→ What to do
Make a verbatim transcription of the records, without the pictures.

(Stored items)
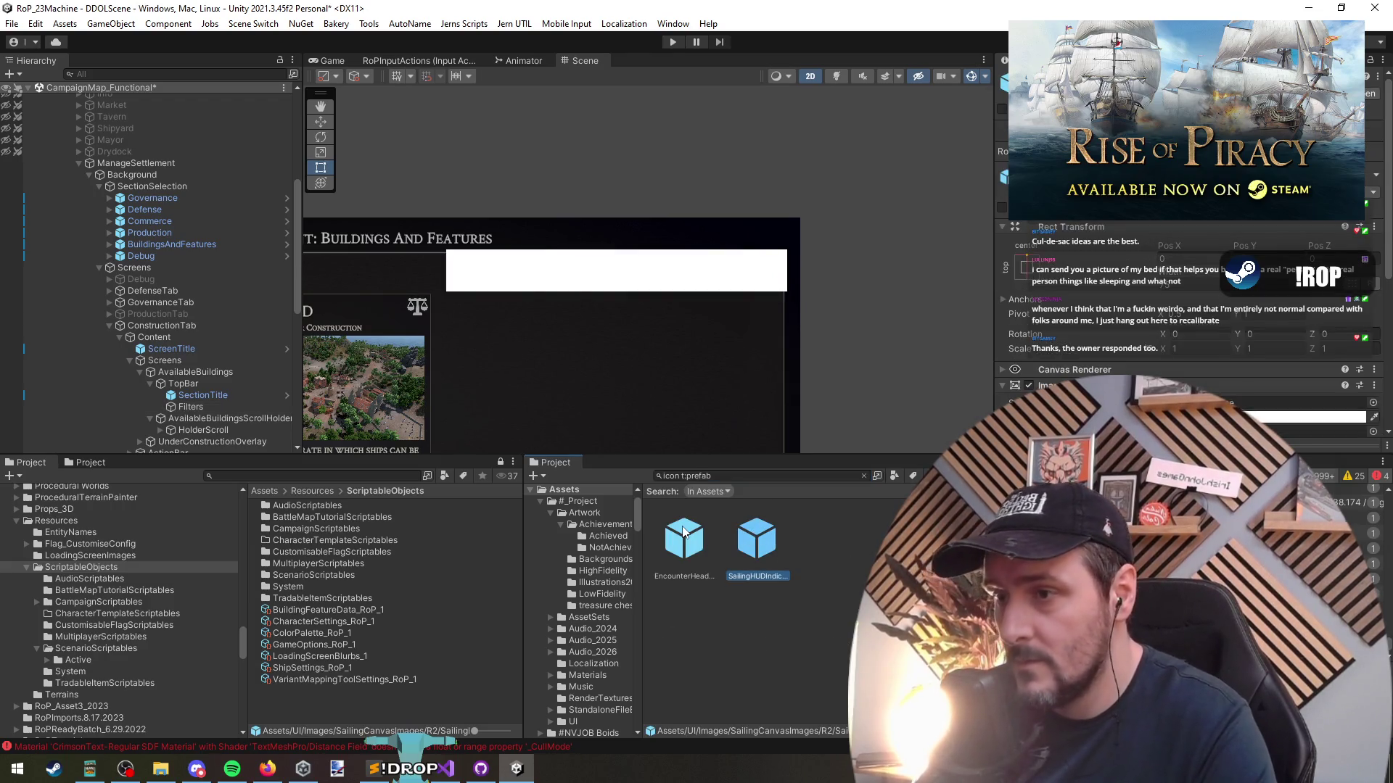
left_click(683, 535)
left_click(771, 531)
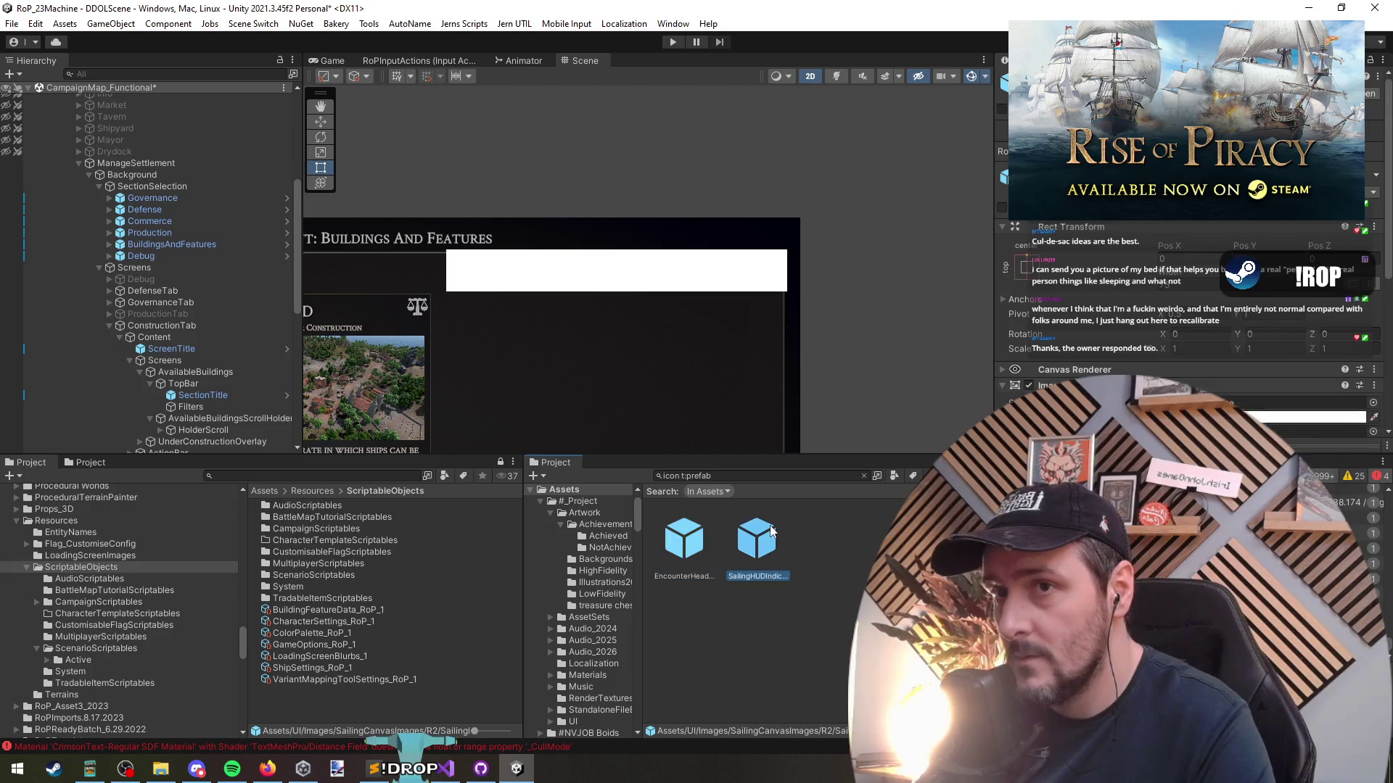
left_click(684, 535)
Search for 'styl' and drop the BtnRoundedStyled prefab inside Filters
left_click(762, 541)
left_click(734, 619)
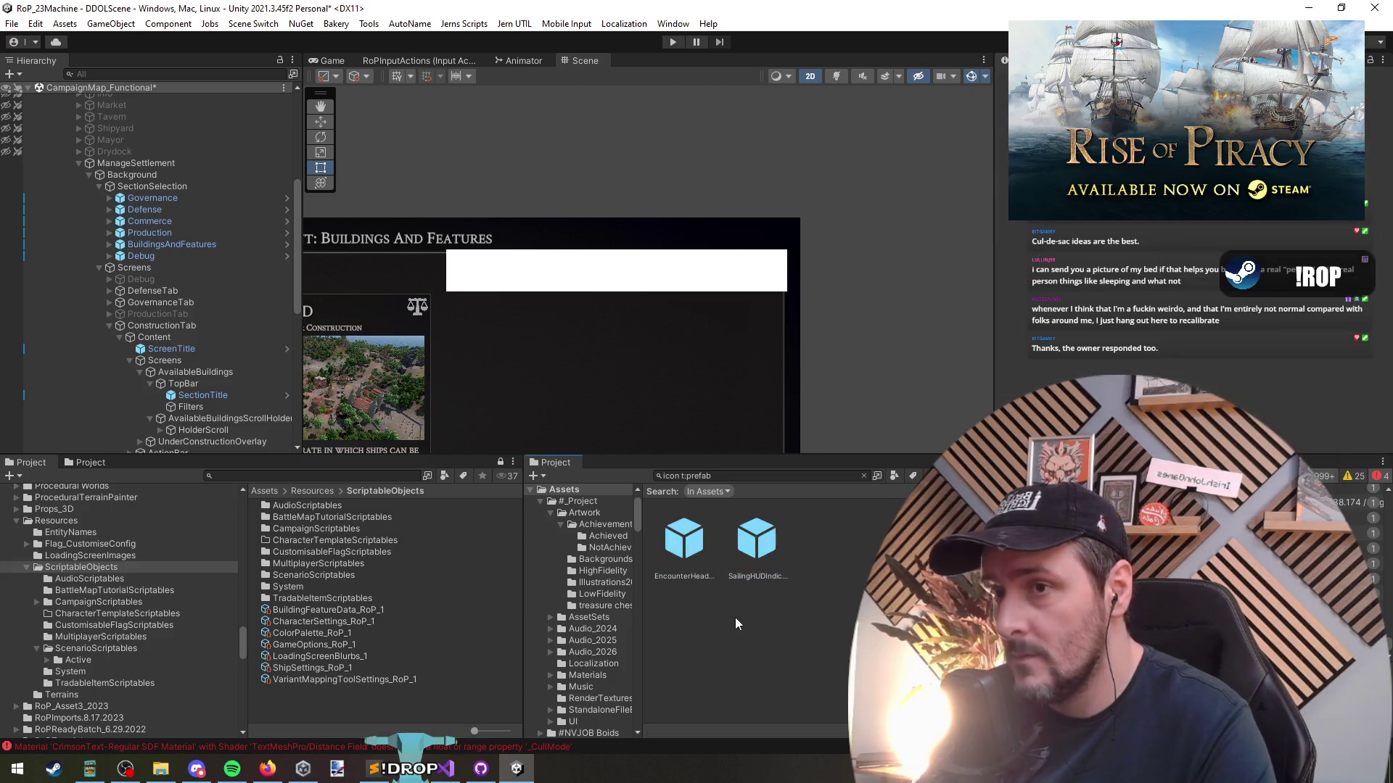
left_click(740, 472)
type("btnstyl")
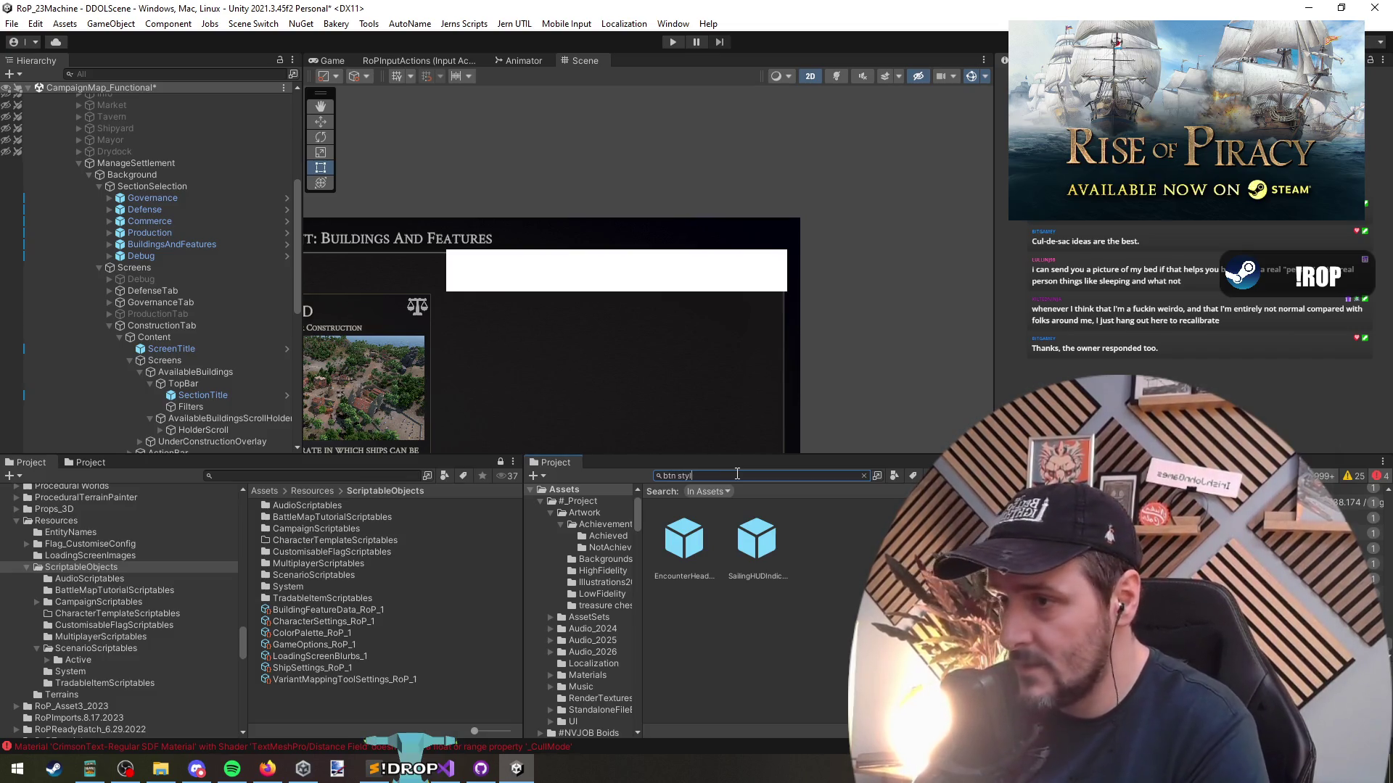
mouse_move(691, 533)
left_mouse_down()
mouse_move(202, 386)
mouse_move(190, 407)
left_mouse_up()
left_click(1022, 174)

→ Solved problem
left_click(683, 535)
left_click(771, 531)
left_click(684, 535)
Search for 'styl' and drop the BtnRoundedStyled prefab inside Filters
left_click(762, 541)
left_click(734, 619)
left_click(740, 472)
type("btnstyl")
mouse_move(691, 533)
left_mouse_down()
mouse_move(202, 386)
mouse_move(190, 407)
left_mouse_up()
left_click(1022, 174)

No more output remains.